(Data for this task Opens)
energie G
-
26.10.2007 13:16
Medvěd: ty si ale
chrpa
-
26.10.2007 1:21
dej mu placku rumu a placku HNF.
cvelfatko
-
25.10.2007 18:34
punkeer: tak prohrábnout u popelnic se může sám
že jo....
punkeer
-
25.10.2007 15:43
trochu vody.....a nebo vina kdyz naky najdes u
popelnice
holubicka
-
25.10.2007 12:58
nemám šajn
(Data for this task Closes)
(Data for this task Opens)
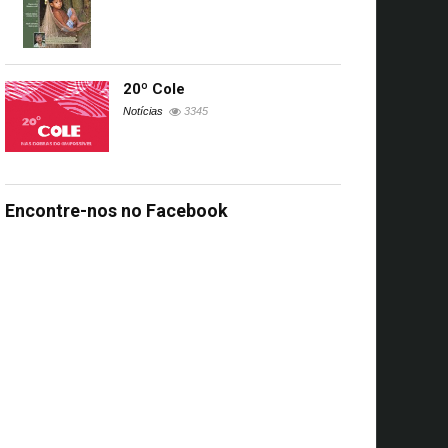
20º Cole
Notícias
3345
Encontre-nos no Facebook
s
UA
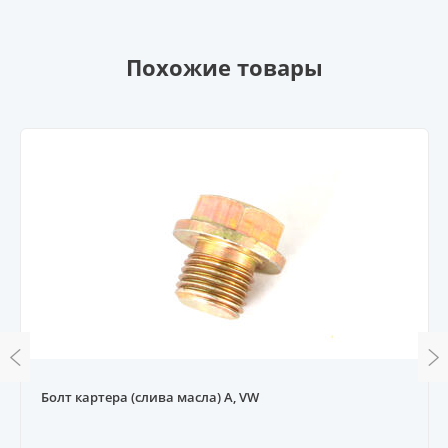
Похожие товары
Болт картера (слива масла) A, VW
(Data for this task Closes)
(Data for this task Opens)
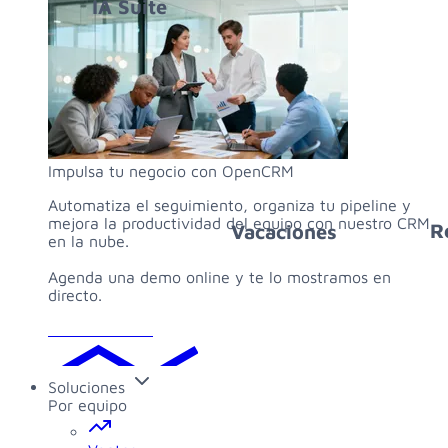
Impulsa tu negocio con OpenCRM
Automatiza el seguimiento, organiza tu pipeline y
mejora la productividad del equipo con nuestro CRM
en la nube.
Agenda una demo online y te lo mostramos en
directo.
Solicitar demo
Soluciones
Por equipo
(Data for this task Closes)
Required action: Search the records above for the string "punkeer". Copy every line that contains it.

Written response:
punkeer: tak prohrábnout u popelnic se může sám
punkeer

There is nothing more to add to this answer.